If I live to be as old as Sibylla, I will die as chaste as Diana, unless I be obtained by the manner of my father's will. I am glad this parcel of wooers are so reasonable, for there is not one among them but I dote on his very absence, and I pray God grant them a fair departure.

NERISSA

Do you not remember, lady, in your father's time, a Venetian, a scholar and a soldier, that came hither in company of the Marquis of Montferrat?

PORTIA

Yes, yes, it was Bassanio; as I think, he was so called.

NERISSA

True, madam: he, of all the men that ever my foolish eyes looked upon, was the best deserving a fair lady.

PORTIA

I remember him well, and I remember him worthy of thy praise.

Enter a Serving-man

How now! what news?

Servant

The four strangers seek for you, madam, to take their leave: and there is a forerunner come from a fifth, the Prince of Morocco, who brings word the prince his master will be here to-night.

PORTIA

If I could bid the fifth welcome with so good a heart as I can bid the other four farewell, I should be glad of his approach: if he have the condition of a saint and the complexion of a devil, I had rather he should shrive me than wive me. Come,

Nerissa. Sirrah, go before.

Whiles we shut the gates upon one wooer, another knocks at the door.

Exeunt

Source:http://shakespeare.mit.edu/merchant/full.html

Summary

At Belmont, Portia discusses the terms of her father's will with her confidante, Nerissa. According to the will of her late father, Portia cannot marry a man of her own choosing. Instead, she must make herself available to all suitors and accept the one who chooses "rightly" from among "three chests of gold, silver and lead." Nerissa tries to comfort Portia and tells her that surely her father knew what he was doing; whoever the man might be who finally chooses "rightly," surely he will be "one who shall rightly love." Portia is not so certain. None of her current suitors is the kind of man whom she would choose for herself if she could choose. She cannot, however, for she gave her word that she would be obedient to her father's last wishes.
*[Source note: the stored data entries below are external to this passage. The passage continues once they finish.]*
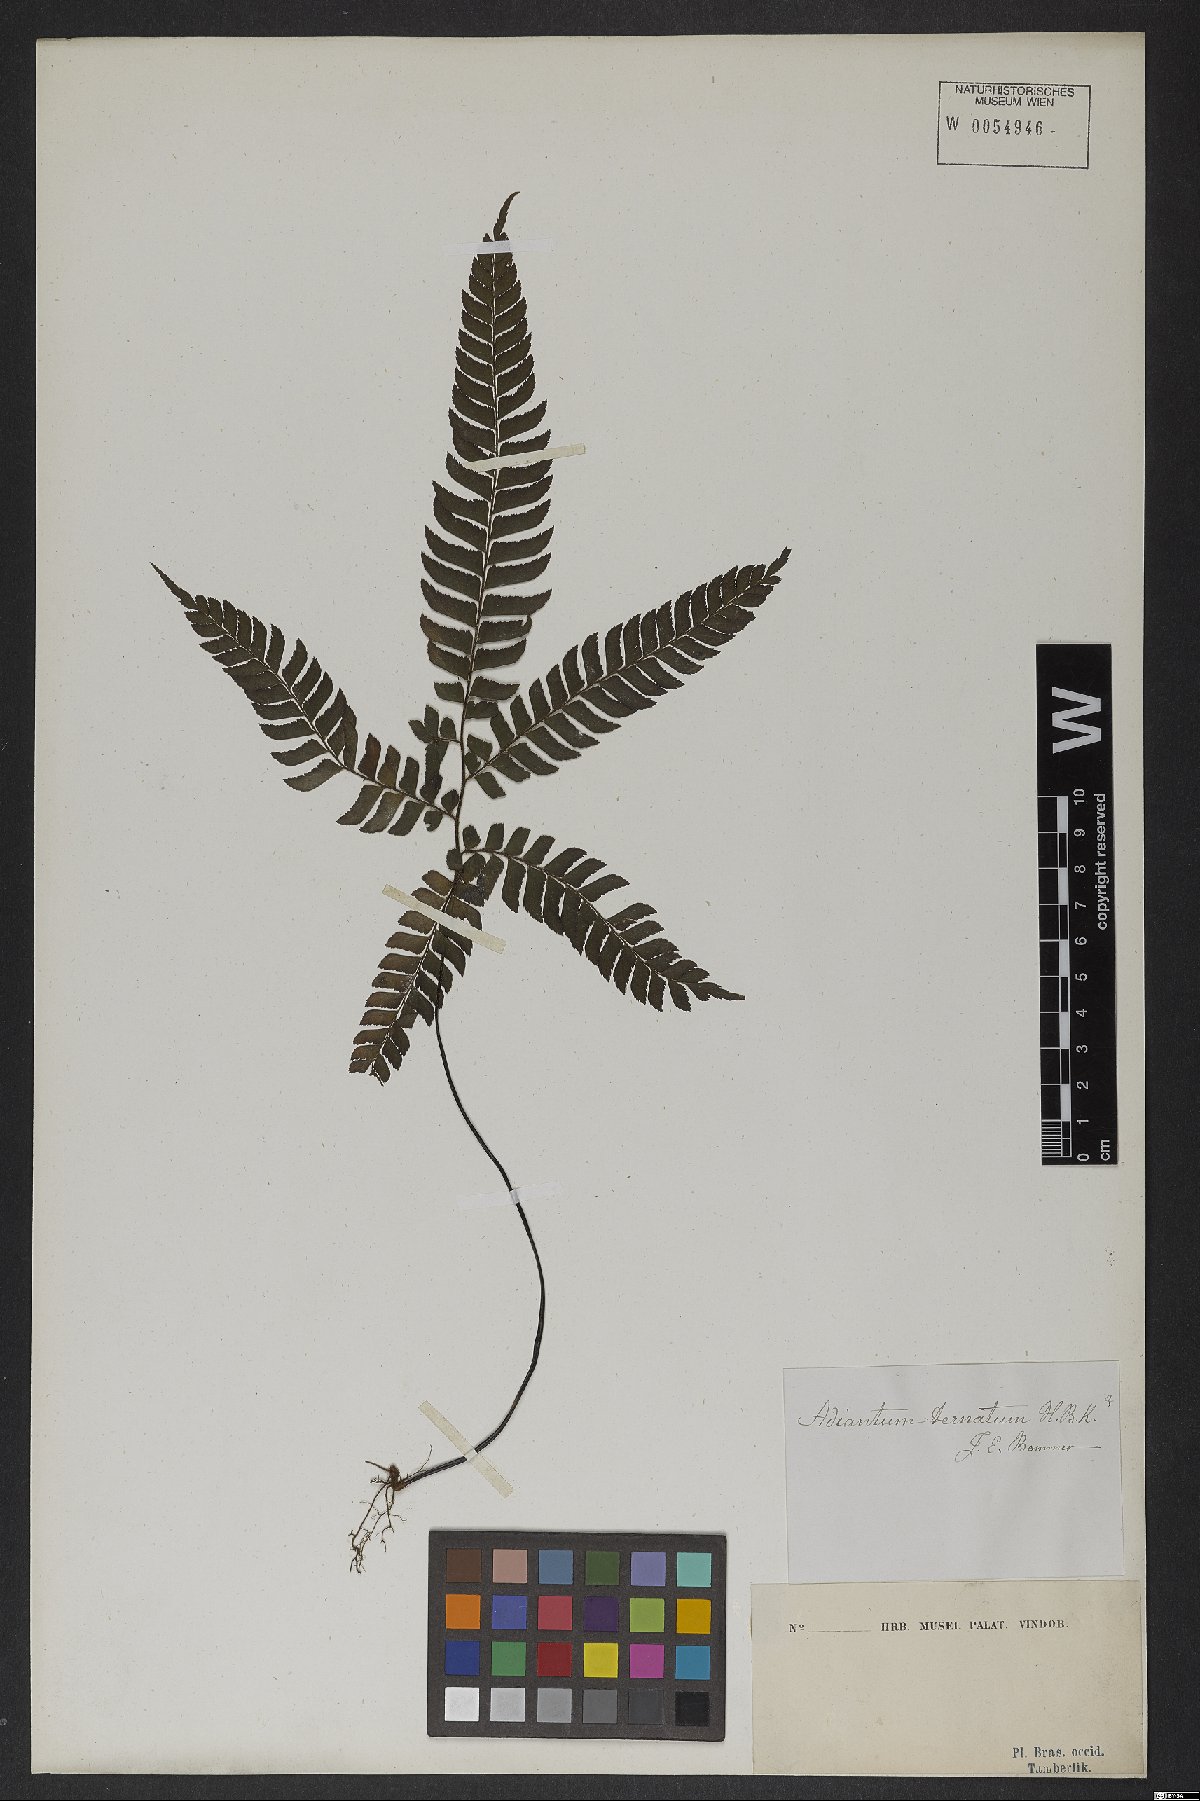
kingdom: Plantae
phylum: Tracheophyta
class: Polypodiopsida
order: Polypodiales
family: Pteridaceae
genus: Adiantum
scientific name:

Nerissa asks her to reconsider the gentlemen who have courted her, and she names the suitors who have come to Belmont -- a Neapolitan prince; the County Palatine; a French lord, Monsieur Le Bon; a young English baron, Falconbridge; a Scottish lord; and a young German, the Duke of Saxony's nephew. Portia caustically comments on their individual faults, finding each one of them undesirable as a husband. Fortunately, all of them have decided to return home, unwilling to risk the penalty for choosing the wrong casket -- which is, remaining a bachelor for the rest of their lives.